→ Teks:
________________
POTPOURRI

“Hai Harun Al-Rasyid, Engkau Lebih Zuhud Daripadaku”

Fudhail membalas, “Engkau lebih zuhud dariku. Karena zuhudku terhadap dunia dan ia memang sesuatu yang fana, sedangkan zuhudmu terhadap akherat, padahal ia abadi.”

JERNIH– Sejak meninggalkan dunia maksiat, wali sufi Fudhail bin Iyadh menekuni berbagai ilmu agama, terutama hadits. Ia berguru dari banyak ulama pada masanya. Di antaranya adalah Sufyan ats-Tsauri, al-A’masy, Manshur bin Mu’tamir, dan Hisyam bin Hassan. Beberapa nama lain seperti Sulaiman at-Taimy, ‘Auf al-‘Araby, ‘Atha’ bin as-Saaib, serta Shafwan bin Salim menjadi guru-guru Fudhail.

Akhirnya Fudhail dikenal sebagai pakar ilmu hadits, dan kepadanya sempat berguru beberapa ulama besar, bahkan imam mazhab, seperti Imam Syafi’i, Ibnu al-Mubarok, al-Humaidy, Yahya bin al Qaththan, Abdrurrahman bin Mahdi, Qutaybah bin Sa’id, serta Bisyr al Hafy.

Suatu ketika, Fudhail bertanya kepada seseorang, “Berapa usiamu sekarang?”

“Saya 60 tahun,” jawabnya.

“Kalau begitu, sejak 60 tahun lalu engkau berjalan menuju Rabbmu dan mungkin hampir sampai kini,”kata Fudhail.

Orang yang ditanya kemudian mengucapkan “Inna lillahi wa inna ilaihi raajiun.”

Mendengar itu, Fudhail kembali bertanya, “Apakah engkau tahu makna perkataan yang baru saja engkau ucapkan?”  Orang itu menggelengkan kepalanya.

“Barangsiapa yang memahami bahwa semua manusia adalah milik Allah dan kepada-Nya akan kembali, maka hendaklah menyadari pula, mereka akan dimintai pertang-gungjawaban. Maka, hendaklah mempersiapkan diri dengan memperbaiki akhlak dan perbuatannya. Berharaplah agar Allah mengampuni kesalahan masa lalu. Akan tetapi, bila tetap melakukan keburukan, sungguh termasuk orang-orang yang merugi.”

Fudhail juga kerap menasihati murid-muridnya perihal keutamaan ikhlas. Menurut dia, rasa ikhlas merupakan kunci ketenteraman hidup. Popularitas di tengah manusia tidak berarti apa-apa bila hal itu justru melupakan diri dari mengingat Allah.

“Jika engkau mampu untuk tidak dikenal, maka lakukanlah. Engkau tidak akan merugi walaupun tidak dikenal. Engkau pun tidak akan merugi walaupun tidak dipuji. Engkau tidak akan merugi walaupun kamu tercela di mata manusia, asalkan dalam pandangan Allah engkau terpuji.”

Nasihat lainnya berkenaan dengan bahaya riya. Fudhail mengingatkan, janganlah ibadah menjadi alat untuk meraih simpati manusia. Hendaknya setiap amal ibadah yang kita lakukan di dunia semata-mata hanya karena Allah Ta’ala.
________________
→ Bahan tugas:
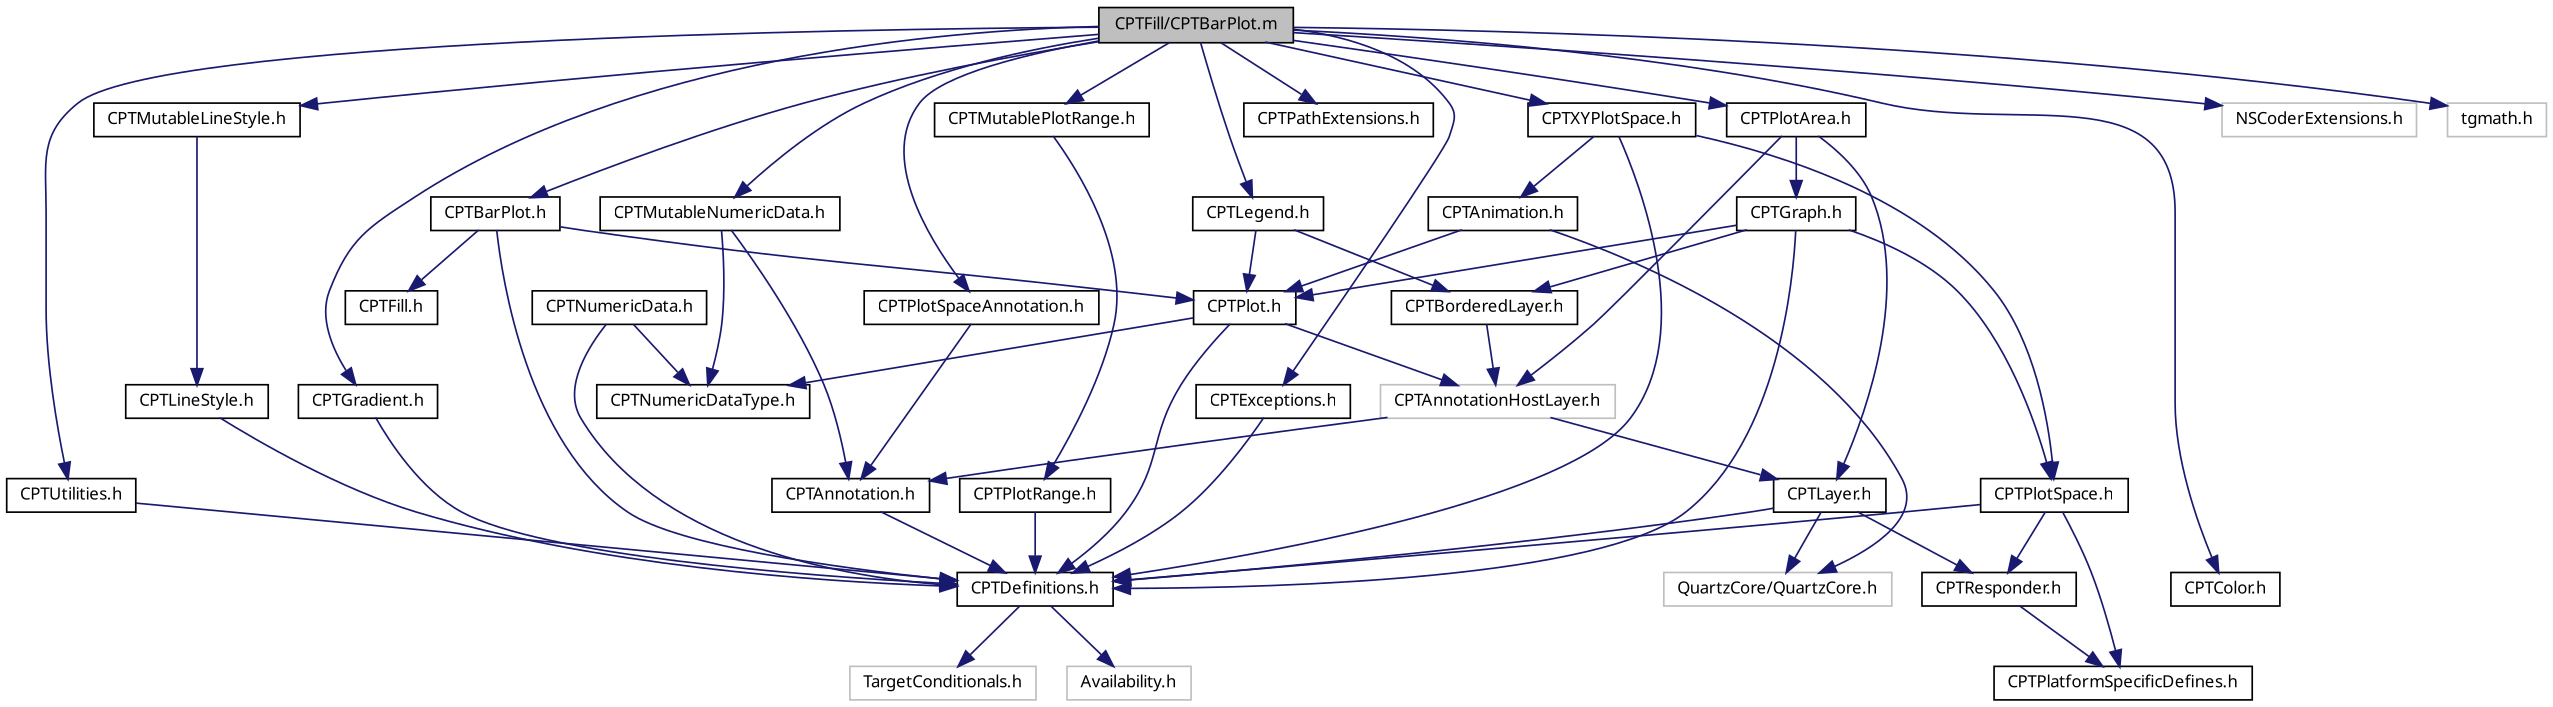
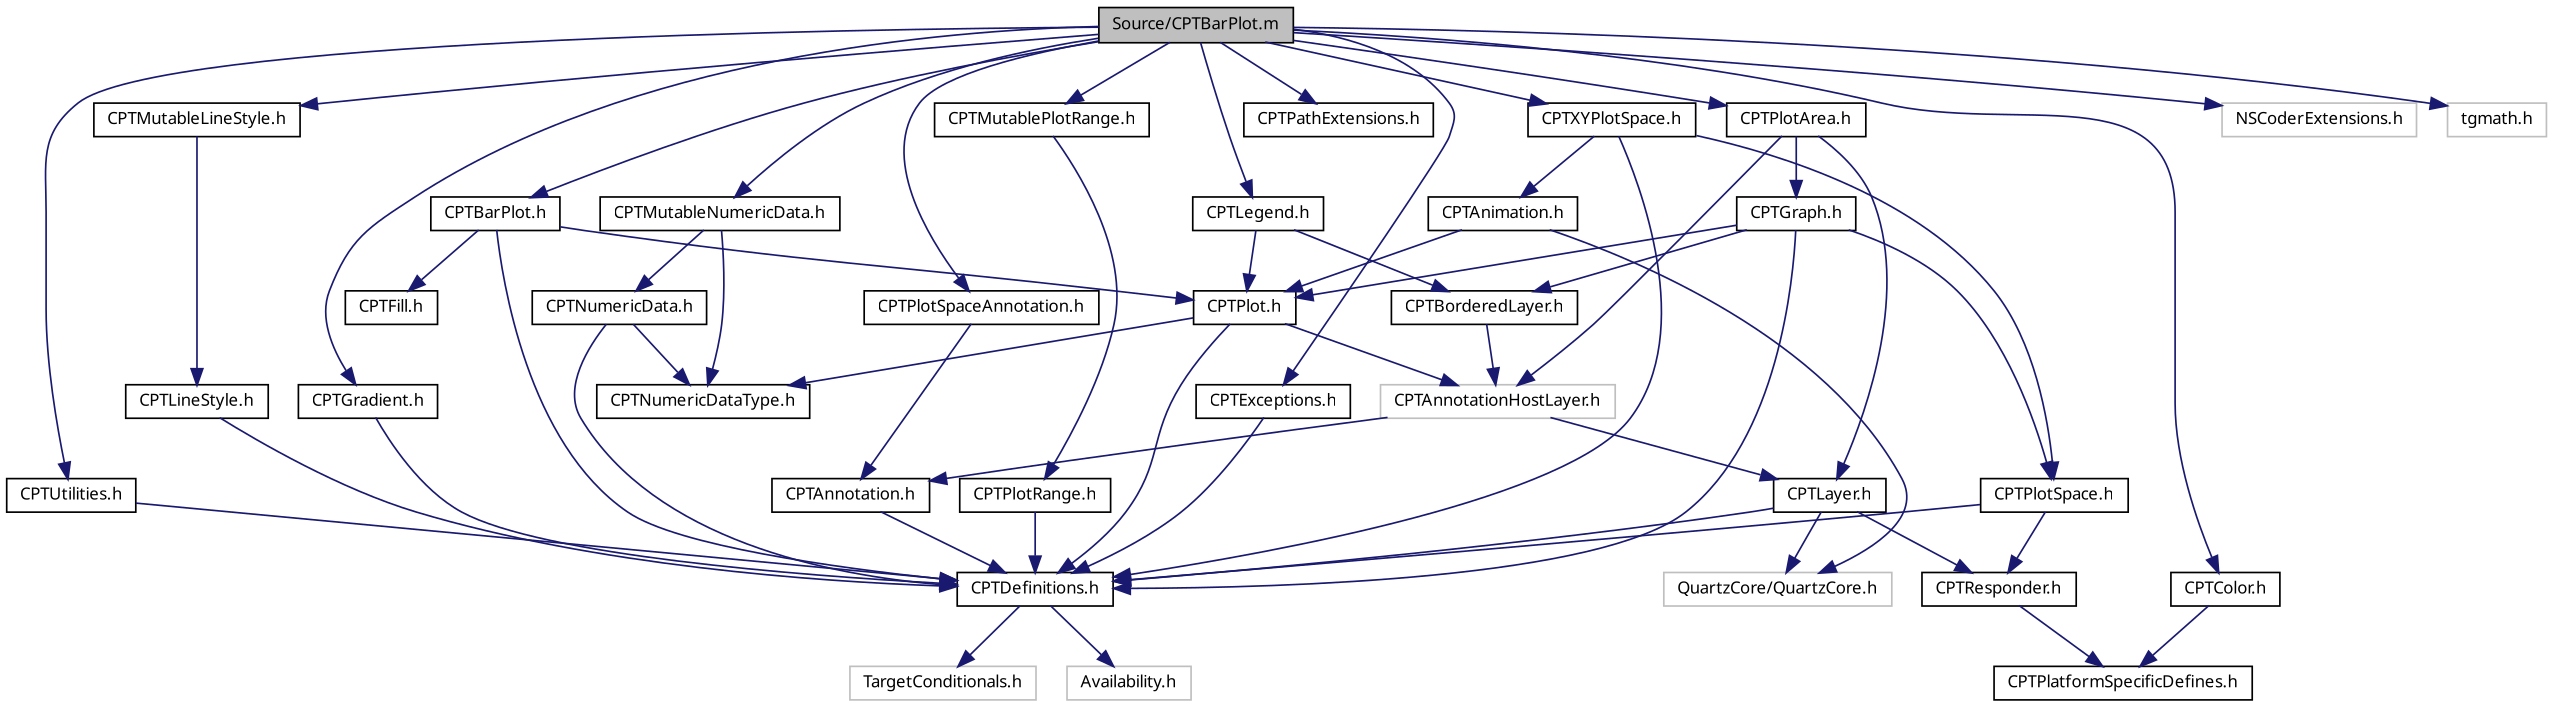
  digraph {
    fontname="Noto Sans"
    node [color=black fontname="Noto Sans" fontsize=10 shape=record]
    edge [color=midnightblue fontname="Noto Sans" fontsize=10 labelfontname="Lucinda Grande" labelfontsize=10 style=solid]
-   n1 [fillcolor=grey75 fontcolor=black height=0.2 label="CPTFill/CPTBarPlot.m" style=filled width=0.4]
+   n1 [fillcolor=grey75 fontcolor=black height=0.2 label="Source/CPTBarPlot.m" style=filled width=0.4]
    n2 [height=0.2 label="CPTBarPlot.h" width=0.4]
    n3 [height=0.2 label="CPTColor.h" width=0.4]
    n4 [height=0.2 label="CPTExceptions.h" width=0.4]
    n5 [height=0.2 label="CPTGradient.h" width=0.4]
    n6 [height=0.2 label="CPTLegend.h" width=0.4]
    n7 [height=0.2 label="CPTMutableLineStyle.h" width=0.4]
    n8 [height=0.2 label="CPTMutableNumericData.h" width=0.4]
    n9 [height=0.2 label="CPTMutablePlotRange.h" width=0.4]
    n10 [height=0.2 label="CPTPathExtensions.h" width=0.4]
    n11 [height=0.2 label="CPTPlotArea.h" width=0.4]
    n12 [height=0.2 label="CPTPlotSpaceAnnotation.h" width=0.4]
    n13 [height=0.2 label="CPTUtilities.h" width=0.4]
    n14 [height=0.2 label="CPTXYPlotSpace.h" width=0.4]
    n15 [color=grey75 height=0.2 label="NSCoderExtensions.h" width=0.4]
    n16 [color=grey75 height=0.2 label="tgmath.h" width=0.4]
    n17 [height=0.2 label="CPTDefinitions.h" width=0.4]
    n18 [height=0.2 label="CPTFill.h" width=0.4]
    n19 [height=0.2 label="CPTPlot.h" width=0.4]
    n20 [height=0.2 label="CPTPlatformSpecificDefines.h" width=0.4]
    n21 [height=0.2 label="CPTBorderedLayer.h" width=0.4]
    n22 [height=0.2 label="CPTLineStyle.h" width=0.4]
    n23 [height=0.2 label="CPTNumericDataType.h" width=0.4]
    n24 [height=0.2 label="CPTNumericData.h" width=0.4]
    n25 [height=0.2 label="CPTPlotRange.h" width=0.4]
    n26 [color=grey75 height=0.2 label="CPTAnnotationHostLayer.h" width=0.4]
    n27 [height=0.2 label="CPTLayer.h" width=0.4]
    n28 [height=0.2 label="CPTGraph.h" width=0.4]
    n29 [height=0.2 label="CPTAnnotation.h" width=0.4]
    n30 [height=0.2 label="CPTPlotSpace.h" width=0.4]
    n31 [height=0.2 label="CPTAnimation.h" width=0.4]
    n32 [color=grey75 height=0.2 label="TargetConditionals.h" width=0.4]
    n33 [color=grey75 height=0.2 label="Availability.h" width=0.4]
    n34 [height=0.2 label="CPTResponder.h" width=0.4]
    n35 [color=grey75 height=0.2 label="QuartzCore/QuartzCore.h" width=0.4]
    n1 -> n2
    n1 -> n3
    n1 -> n4
    n1 -> n5
    n1 -> n6
    n1 -> n7
    n1 -> n8
    n1 -> n9
    n1 -> n10
    n1 -> n11
    n1 -> n12
    n1 -> n13
    n1 -> n14
    n1 -> n15
    n1 -> n16
    n2 -> n17
    n2 -> n18
    n2 -> n19
-   n30 -> n20
+   n3 -> n20
    n4 -> n17
    n5 -> n17
    n6 -> n19
    n6 -> n21
    n7 -> n22
    n8 -> n23
-   n8 -> n29
+   n8 -> n24
    n9 -> n25
    n11 -> n26
    n11 -> n27
    n11 -> n28
    n12 -> n29
    n13 -> n17
    n14 -> n17
    n14 -> n30
    n14 -> n31
    n17 -> n32
    n17 -> n33
    n19 -> n17
    n19 -> n23
    n19 -> n26
    n21 -> n26
    n22 -> n17
    n24 -> n17
    n24 -> n23
    n25 -> n17
    n26 -> n27
    n26 -> n29
    n27 -> n17
    n27 -> n34
    n27 -> n35
    n28 -> n17
    n28 -> n19
    n28 -> n21
    n28 -> n30
    n29 -> n17
    n30 -> n17
    n30 -> n34
    n31 -> n19
    n31 -> n35
    n34 -> n20
  }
________________
→ Tujuan 1:
Jawab pertanyaan berikut berdasarkan teks tentang Fudhail bin Iyadh.
(a) Ilmu agama apa yang terutama ditekuni Fudhail?
(b) Berapa usia orang yang ditanya Fudhail?
(c) Menurut Fudhail, apa kunci ketenteraman hidup?
→ Tujuan 2:
Tolong ubah baris-baris catatan menjadi tabel Markdown dengan kolom No. dan Baris. Mulailah dari awal catatan dan berhentilah setelah baris yang memuat "n16 [color=grey75 height=0.2", lalu lewati baris kosong dan jangan sertakan gambar.
Teks dan catatan ini tidak saling berkaitan.

→ Jawaban lengkap 1:
(a) Hadits.
(b) 60 tahun.
(c) Rasa ikhlas.

→ Jawaban lengkap 2:
| No. | Baris |
|---|---|
| 1 |   digraph { |
| 2 |     fontname="Noto Sans" |
| 3 |     node [color=black fontname="Noto Sans" fontsize=10 shape=record] |
| 4 |     edge [color=midnightblue fontname="Noto Sans" fontsize=10 labelfontname="Lucinda Grande" labelfontsize=10 style=solid] |
| 5 | -   n1 [fillcolor=grey75 fontcolor=black height=0.2 label="CPTFill/CPTBarPlot.m" style=filled width=0.4] |
| 6 | +   n1 [fillcolor=grey75 fontcolor=black height=0.2 label="Source/CPTBarPlot.m" style=filled width=0.4] |
| 7 |     n2 [height=0.2 label="CPTBarPlot.h" width=0.4] |
| 8 |     n3 [height=0.2 label="CPTColor.h" width=0.4] |
| 9 |     n4 [height=0.2 label="CPTExceptions.h" width=0.4] |
| 10 |     n5 [height=0.2 label="CPTGradient.h" width=0.4] |
| 11 |     n6 [height=0.2 label="CPTLegend.h" width=0.4] |
| 12 |     n7 [height=0.2 label="CPTMutableLineStyle.h" width=0.4] |
| 13 |     n8 [height=0.2 label="CPTMutableNumericData.h" width=0.4] |
| 14 |     n9 [height=0.2 label="CPTMutablePlotRange.h" width=0.4] |
| 15 |     n10 [height=0.2 label="CPTPathExtensions.h" width=0.4] |
| 16 |     n11 [height=0.2 label="CPTPlotArea.h" width=0.4] |
| 17 |     n12 [height=0.2 label="CPTPlotSpaceAnnotation.h" width=0.4] |
| 18 |     n13 [height=0.2 label="CPTUtilities.h" width=0.4] |
| 19 |     n14 [height=0.2 label="CPTXYPlotSpace.h" width=0.4] |
| 20 |     n15 [color=grey75 height=0.2 label="NSCoderExtensions.h" width=0.4] |
| 21 |     n16 [color=grey75 height=0.2 label="tgmath.h" width=0.4] |